- _YOUR GOAL_: Retrieve all lines below that have the string "ndas".

- _AVAILABLE RECORDS_:
--------------------
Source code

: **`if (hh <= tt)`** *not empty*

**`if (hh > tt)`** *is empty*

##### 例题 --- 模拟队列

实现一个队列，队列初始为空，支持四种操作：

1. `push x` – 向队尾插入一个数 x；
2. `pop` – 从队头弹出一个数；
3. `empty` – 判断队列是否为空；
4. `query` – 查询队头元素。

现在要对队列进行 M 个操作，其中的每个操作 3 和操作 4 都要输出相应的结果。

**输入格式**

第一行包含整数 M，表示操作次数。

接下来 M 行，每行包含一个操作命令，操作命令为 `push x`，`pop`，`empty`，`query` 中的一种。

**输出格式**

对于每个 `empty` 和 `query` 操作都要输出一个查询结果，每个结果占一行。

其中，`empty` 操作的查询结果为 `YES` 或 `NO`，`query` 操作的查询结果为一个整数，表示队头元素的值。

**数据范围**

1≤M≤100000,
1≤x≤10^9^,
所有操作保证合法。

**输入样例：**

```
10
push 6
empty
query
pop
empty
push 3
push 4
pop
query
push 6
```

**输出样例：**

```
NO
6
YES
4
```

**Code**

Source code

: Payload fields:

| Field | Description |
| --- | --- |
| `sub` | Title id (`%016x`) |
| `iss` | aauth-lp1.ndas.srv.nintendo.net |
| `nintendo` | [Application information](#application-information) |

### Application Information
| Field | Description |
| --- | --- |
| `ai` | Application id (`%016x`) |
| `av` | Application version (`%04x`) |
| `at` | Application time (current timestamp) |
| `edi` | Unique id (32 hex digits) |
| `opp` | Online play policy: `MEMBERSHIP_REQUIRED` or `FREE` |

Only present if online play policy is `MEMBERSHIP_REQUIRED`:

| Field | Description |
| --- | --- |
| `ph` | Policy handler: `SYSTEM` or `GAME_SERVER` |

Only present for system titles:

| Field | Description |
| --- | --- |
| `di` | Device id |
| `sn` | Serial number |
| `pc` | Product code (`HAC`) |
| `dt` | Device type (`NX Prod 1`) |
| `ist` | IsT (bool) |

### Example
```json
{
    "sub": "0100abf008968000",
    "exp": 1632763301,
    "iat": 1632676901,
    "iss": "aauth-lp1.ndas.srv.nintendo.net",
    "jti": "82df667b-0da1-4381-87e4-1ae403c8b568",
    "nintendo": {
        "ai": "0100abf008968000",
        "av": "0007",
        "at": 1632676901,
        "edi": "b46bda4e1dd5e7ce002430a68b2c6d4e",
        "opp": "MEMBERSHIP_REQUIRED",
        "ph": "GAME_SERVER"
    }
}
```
--------------------
- _EXERCISE SOLUTION_:
| `iss` | aauth-lp1.ndas.srv.nintendo.net |
    "iss": "aauth-lp1.ndas.srv.nintendo.net",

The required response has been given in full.